Jaha Dukureh : militante gambienne contre les mariages d’enfants et les mutilations sexuelles féminines.

Jaha Dukureh est une militante gambienne qui œuvre pour l'élimination des mariages d’enfants et des mutilations sexuelles féminines (MSF) (1). Elle est la directrice exécutive et la fondatrice de Safe Hands for Girls (2). Jaha Dukureh a été nommée pour le prix Nobel de la paix en 2018. Elle est aussi ambassadrice de bonne volonté régionale d’ONU Femmes pour l’Afrique et a figuré sur la liste Time magazine des 100 personnes les plus influentes en 2016. En 2017, The Guardian a produit un long-métrage sur sa vie, intitulé Jaha's Promise, et le magazine New African l’a désignée parmi les 100 personnalités africaines les plus influentes.

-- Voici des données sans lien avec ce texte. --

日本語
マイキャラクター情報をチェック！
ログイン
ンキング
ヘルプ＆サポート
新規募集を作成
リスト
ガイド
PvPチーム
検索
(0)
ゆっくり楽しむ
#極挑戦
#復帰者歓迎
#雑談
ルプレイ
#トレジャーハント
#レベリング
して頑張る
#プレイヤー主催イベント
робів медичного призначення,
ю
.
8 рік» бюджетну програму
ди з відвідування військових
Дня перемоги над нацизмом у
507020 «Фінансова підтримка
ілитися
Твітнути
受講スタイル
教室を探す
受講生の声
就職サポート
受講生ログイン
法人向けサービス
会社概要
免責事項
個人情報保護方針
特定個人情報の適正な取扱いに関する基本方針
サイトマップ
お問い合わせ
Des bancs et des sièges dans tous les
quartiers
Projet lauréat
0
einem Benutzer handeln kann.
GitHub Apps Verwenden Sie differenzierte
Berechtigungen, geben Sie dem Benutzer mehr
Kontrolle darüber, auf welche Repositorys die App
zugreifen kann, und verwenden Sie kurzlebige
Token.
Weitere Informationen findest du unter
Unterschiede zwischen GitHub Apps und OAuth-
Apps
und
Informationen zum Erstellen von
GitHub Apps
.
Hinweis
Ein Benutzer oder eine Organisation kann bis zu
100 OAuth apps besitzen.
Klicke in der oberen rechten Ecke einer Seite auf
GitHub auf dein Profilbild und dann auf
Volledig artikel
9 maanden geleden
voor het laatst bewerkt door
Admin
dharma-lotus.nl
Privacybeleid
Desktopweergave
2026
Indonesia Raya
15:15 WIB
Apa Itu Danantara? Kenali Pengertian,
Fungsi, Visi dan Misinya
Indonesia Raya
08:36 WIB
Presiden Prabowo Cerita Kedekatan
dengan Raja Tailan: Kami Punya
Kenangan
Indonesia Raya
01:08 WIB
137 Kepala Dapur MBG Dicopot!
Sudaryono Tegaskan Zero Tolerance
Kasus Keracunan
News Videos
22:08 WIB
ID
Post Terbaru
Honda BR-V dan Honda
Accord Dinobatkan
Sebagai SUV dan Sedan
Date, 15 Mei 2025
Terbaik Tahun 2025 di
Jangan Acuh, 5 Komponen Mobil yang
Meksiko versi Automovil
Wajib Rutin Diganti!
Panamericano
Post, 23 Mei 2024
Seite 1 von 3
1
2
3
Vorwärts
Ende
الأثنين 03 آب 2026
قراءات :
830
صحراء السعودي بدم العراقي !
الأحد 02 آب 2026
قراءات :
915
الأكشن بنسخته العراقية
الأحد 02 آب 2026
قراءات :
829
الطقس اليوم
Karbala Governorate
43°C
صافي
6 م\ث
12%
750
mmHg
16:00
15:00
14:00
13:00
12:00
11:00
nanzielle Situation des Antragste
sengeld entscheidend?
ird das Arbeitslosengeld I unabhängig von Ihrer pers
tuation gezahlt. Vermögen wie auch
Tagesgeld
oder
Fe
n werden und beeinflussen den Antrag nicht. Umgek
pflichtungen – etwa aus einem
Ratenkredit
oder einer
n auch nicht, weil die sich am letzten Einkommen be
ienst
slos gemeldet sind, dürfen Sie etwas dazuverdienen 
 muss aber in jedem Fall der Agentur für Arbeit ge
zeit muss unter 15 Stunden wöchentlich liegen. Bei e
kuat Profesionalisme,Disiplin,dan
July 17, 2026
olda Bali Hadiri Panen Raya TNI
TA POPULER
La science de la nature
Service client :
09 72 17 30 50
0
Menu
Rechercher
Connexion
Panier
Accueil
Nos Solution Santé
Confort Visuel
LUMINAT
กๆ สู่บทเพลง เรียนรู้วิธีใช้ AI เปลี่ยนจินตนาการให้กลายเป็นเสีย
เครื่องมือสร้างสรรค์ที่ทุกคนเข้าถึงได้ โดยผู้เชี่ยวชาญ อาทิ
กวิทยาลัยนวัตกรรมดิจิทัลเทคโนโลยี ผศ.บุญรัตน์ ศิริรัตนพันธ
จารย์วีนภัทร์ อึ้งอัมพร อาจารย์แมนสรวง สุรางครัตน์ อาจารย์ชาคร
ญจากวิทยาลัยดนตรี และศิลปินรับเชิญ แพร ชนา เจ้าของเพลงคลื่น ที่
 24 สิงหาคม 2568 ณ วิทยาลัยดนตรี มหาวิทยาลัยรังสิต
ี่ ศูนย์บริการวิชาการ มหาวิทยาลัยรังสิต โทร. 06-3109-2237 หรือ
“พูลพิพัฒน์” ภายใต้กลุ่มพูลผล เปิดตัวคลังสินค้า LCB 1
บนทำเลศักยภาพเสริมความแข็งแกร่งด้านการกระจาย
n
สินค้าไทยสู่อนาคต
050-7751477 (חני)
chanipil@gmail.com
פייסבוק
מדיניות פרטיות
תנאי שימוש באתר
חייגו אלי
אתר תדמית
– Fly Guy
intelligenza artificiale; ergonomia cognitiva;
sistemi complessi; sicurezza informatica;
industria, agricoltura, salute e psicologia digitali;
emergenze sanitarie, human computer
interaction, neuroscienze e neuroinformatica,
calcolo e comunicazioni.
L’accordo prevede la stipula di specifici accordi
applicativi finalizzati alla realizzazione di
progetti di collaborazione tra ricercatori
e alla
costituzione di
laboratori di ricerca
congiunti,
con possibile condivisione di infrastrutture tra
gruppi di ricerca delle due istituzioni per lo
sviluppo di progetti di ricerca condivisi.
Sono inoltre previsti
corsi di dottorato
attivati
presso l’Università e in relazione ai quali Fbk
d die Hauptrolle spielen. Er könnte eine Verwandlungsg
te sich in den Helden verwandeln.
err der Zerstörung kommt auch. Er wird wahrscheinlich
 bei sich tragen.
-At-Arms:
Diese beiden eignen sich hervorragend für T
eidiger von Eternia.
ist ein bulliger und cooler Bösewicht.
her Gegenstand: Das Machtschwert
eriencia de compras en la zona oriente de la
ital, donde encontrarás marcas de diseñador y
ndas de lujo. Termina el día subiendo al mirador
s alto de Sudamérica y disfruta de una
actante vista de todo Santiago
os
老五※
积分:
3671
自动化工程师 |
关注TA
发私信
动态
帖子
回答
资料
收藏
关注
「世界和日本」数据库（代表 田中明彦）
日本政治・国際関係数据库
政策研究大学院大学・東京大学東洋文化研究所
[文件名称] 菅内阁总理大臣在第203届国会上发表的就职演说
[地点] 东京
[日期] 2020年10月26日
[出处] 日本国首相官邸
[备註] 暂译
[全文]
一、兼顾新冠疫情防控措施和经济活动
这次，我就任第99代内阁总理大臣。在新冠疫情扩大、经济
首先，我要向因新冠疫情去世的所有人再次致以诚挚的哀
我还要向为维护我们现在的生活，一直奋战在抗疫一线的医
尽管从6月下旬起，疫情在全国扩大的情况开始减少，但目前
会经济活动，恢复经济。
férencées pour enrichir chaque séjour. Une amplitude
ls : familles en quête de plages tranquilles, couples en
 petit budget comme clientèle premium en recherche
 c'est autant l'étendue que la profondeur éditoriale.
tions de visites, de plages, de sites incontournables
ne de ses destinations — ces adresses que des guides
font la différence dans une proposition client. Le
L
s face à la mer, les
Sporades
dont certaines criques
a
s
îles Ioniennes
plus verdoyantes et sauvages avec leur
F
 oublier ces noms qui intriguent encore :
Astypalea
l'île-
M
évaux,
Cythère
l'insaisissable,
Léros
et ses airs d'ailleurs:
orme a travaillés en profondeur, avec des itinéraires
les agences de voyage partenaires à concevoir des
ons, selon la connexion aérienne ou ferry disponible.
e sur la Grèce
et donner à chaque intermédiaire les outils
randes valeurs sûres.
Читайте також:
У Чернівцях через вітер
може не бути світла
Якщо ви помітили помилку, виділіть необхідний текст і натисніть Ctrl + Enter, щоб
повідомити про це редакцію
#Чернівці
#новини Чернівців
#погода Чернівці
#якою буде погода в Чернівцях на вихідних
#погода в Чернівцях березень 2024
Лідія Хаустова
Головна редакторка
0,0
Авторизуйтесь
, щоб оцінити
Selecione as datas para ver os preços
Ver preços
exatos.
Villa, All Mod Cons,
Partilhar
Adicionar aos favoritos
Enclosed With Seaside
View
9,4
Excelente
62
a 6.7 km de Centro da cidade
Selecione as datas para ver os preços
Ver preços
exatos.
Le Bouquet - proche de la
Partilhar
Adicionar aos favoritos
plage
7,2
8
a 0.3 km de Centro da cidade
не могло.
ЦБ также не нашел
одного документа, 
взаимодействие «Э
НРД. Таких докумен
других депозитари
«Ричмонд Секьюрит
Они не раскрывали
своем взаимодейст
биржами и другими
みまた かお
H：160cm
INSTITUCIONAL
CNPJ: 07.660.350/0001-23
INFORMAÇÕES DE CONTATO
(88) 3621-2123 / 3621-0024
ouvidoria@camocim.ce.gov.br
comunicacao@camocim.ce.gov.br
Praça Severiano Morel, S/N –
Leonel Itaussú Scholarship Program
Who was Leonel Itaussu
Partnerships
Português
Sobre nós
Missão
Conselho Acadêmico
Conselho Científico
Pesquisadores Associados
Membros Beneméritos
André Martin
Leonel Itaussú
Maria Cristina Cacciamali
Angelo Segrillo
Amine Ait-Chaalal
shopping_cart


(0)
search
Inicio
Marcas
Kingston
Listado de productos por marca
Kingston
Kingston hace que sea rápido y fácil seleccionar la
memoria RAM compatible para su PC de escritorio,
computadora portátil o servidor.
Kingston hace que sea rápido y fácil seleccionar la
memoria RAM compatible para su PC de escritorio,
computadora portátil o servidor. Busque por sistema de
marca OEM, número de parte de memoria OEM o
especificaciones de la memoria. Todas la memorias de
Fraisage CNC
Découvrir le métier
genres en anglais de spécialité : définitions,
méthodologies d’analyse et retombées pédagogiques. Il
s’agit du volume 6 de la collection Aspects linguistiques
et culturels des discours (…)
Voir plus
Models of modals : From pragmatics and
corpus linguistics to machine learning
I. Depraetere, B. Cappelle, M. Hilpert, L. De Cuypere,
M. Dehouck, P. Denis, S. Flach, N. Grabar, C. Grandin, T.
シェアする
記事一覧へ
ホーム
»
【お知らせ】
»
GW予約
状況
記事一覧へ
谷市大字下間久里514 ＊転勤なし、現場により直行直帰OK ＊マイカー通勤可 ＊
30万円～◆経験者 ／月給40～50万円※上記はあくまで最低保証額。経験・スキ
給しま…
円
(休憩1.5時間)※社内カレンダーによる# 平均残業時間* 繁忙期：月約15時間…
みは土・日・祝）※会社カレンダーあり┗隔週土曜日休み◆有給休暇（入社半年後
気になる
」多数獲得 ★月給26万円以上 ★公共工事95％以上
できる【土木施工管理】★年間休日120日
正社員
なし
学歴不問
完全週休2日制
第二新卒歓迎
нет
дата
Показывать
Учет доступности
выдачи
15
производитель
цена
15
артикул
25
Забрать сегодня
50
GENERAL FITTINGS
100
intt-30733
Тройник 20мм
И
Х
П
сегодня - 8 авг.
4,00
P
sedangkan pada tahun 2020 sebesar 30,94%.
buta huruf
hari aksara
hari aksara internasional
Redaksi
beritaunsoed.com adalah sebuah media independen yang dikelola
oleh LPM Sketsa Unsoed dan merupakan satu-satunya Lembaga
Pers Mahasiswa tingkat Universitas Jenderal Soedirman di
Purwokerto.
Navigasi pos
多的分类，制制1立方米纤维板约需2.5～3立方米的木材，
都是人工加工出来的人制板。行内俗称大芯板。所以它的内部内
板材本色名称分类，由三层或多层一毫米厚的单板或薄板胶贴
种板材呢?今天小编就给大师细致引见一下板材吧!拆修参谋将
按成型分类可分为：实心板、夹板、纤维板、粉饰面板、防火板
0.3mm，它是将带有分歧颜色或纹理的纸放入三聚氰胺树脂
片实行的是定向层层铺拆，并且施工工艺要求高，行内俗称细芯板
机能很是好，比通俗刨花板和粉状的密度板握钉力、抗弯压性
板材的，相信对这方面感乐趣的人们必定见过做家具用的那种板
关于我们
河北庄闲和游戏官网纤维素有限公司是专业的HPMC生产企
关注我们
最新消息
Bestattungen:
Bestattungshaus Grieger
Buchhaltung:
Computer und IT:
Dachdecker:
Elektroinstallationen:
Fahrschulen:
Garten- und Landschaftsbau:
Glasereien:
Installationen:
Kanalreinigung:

Jaha Dukureh© UN Women / Ryan Brown

Le combat d’une survivante

L’activisme de Jaha Dukureh est une bataille très personnelle. Elle a, elle-même, survécu aux violences qu’elle dénonce. Elle subit des mutilations sexuelles alors qu’elle n’est âgée que d’une semaine et grandit inconsciente de cette pratique.
À 15 ans, elle est forcée de se marier avec un inconnu à New York. A ce sujet, elle affirme : ”Je pense qu’un mariage précoce est ce qu’il y a de plus difficile à endurer pour une fille dans sa vie. Quand on force une fille à se marier, on donne à un homme le droit de la violer au quotidien.”
Dans de nombreuses communautés, les mariages forcés et les MSF vont de pair parce que leurs membres croient que ces pratiques accroîtraient leur éligibilité au mariage. Selon le rapport « Progrès vers la réalisation des Objectifs de Développement Durable : gros plan sur l’égalité de genre 2023 », encore une jeune fille sur cinq dans le monde est mariée avant l’âge de 18 ans (3).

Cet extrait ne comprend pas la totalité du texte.